# Gravel or snad



## selvan777 (Oct 9, 2009)

I'm new to using live plants.

Out of sheer habit, I bought gravel to set up my tank. Now I'm thinking I should have gone with sand for the live plants.

I'm not too interested in them growing fast or big but rather want them to stay healthy and live as long as possible doing what they do.

If it turns out that sand will make a big enough impact, I'm thinking I'll only use it at the rear corners in a large triangle but leave gravel in front up the center to the rear.

What do you think?

EDIT: I should probably mention that the two Albino Corys will probably be the most active out of my final selection of a peaceful community like : bleeding hearts, cardinals, black phantoms, glowlights, harlequin rasboras, ghost shrimp, honey gouramis, ottos, endlers, serpaes, etc, etc, etc.


----------



## beaslbob (May 29, 2009)

I highly recommend sand. plants root in it much better.

Actually I use 1" peat moss, 1"play sand,1" pc select (or aquarium gravel). Each layer I put in, add water to the top of that layer, clean and level, then add the next.

I then put the plants in and fill the tank by running the water over a saucer.

I find when I do that no only do the plants thrive but the tank is much cleaner at the start.

With planting when the tank is already full, I get a dust cloud for the first couple of days.



my .02


----------



## susankat (Nov 15, 2008)

X1 on what he said.


----------



## selvan777 (Oct 9, 2009)

With that triple layer, do you not clean the gravel with a siphon hose/tube?

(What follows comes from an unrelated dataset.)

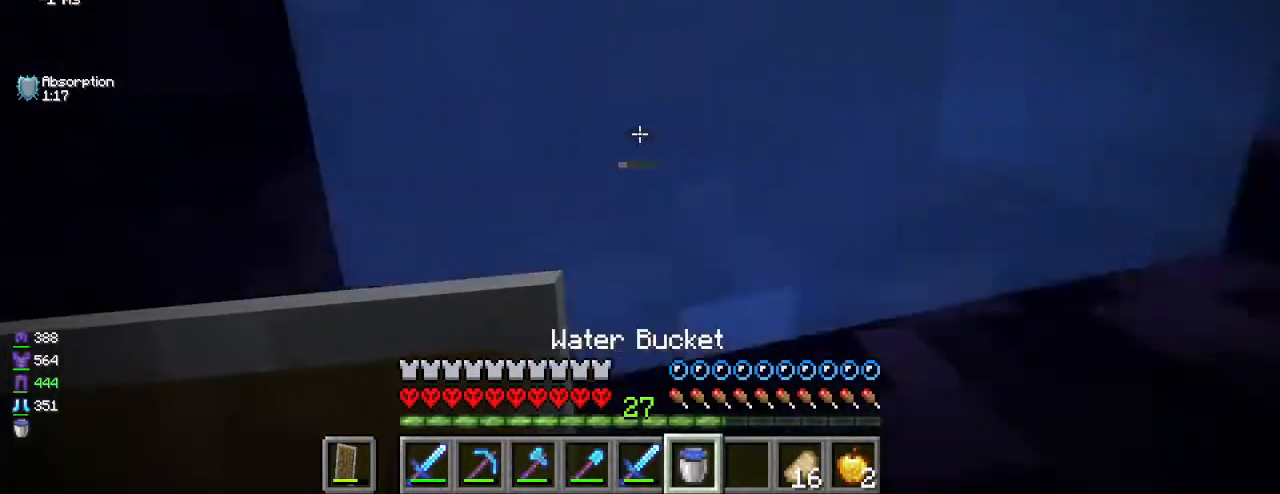
{"keys": ["w"], "mouse": [], "events": [[17, "mouse_right", "up"], [183, "mouse_right", "down"], [283, "mouse_right", "up"], [317, "mouse_right", "down"], [383, "mouse_right", "up"]]}
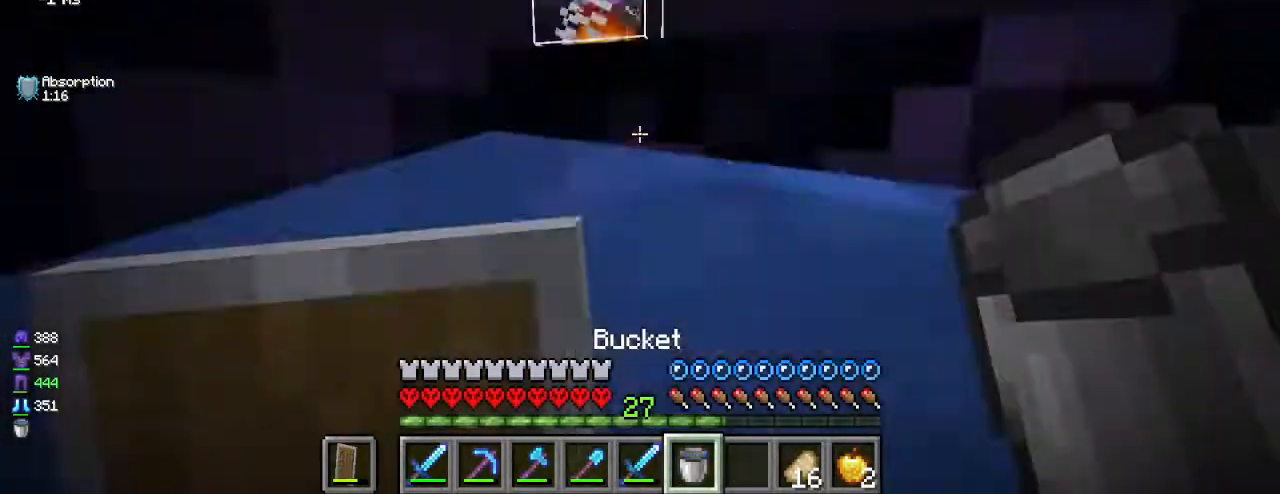
{"keys": ["s"], "mouse": ["right"], "events": [[83, "d", "down"], [250, "w", "up"], [350, "s", "down"], [383, "d", "up"], [400, "a", "down"], [500, "a", "up"], [500, "mouse_right", "down"]]}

I intended on changing 20% of the water with tap water that's been sitting for at least 2 days(oops, I mean 2 weeks) every couple weeks. And I planed on doing it with a siphon hose/tube that will also clean the gravel in the front portion of the tank.

I was thinking of building a plastic border to keep the rear/corners higher and separated from the lower gravel so I could clean as mentioned. It will be a sort of cliff drop from the sand to the gravel.


----------



## selvan777 (Oct 9, 2009)

So! How do I go about making this transition?

After getting 5 5g buckets, peat moss and sand ready for use shall I fill the buckets with the existing aquarium water, place the fish in one bucket that's black in color. Build the aquarium with the three layers as you indecated. And put the fish back in?

Isn't going from not using peat moss to using it going to cause too much of a change in water chemistry too fast? How do I do this the best way possible? 

Readying peat moss: how? from a garden shop, boiled to sink?

What other questions am I not thinking of asking?


----------



## susankat (Nov 15, 2008)

With peat moss you want to make sure that there is no chemicals added to it. Just straight peat.

Me personally I would just use a thin layer of peat as you really don't need that much. It will lower you ph some and would be best to drip acclimate the fish if there is much difference. It will leach some tannins into the water changing the tint of the water, but depends on how much you use as to how much it changes it. 

I just use a thin dusting then layer with others, but I also run peat in my filter as I want lower ph for the angels and discus.

This setup is basically the walstead method, which is a great way to go. If you are running a filter on it, make sure you keep it wet in one of your buckets and if possible keep it running so that the bacteria on it don't die.


----------



## TheAquaExpert (May 24, 2009)

Sand Is Better For The Plants, But On My Opinion, Gravel Looks Much More Better....


----------



## susankat (Nov 15, 2008)

To me sand is more natural looking and most fish like it better.


----------



## beaslbob (May 29, 2009)

selvan777 said:


> So! How do I go about making this transition?
> 
> After getting 5 5g buckets, peat moss and sand ready for use shall I fill the buckets with the existing aquarium water, place the fish in one bucket that's black in color. Build the aquarium with the three layers as you indecated. And put the fish back in?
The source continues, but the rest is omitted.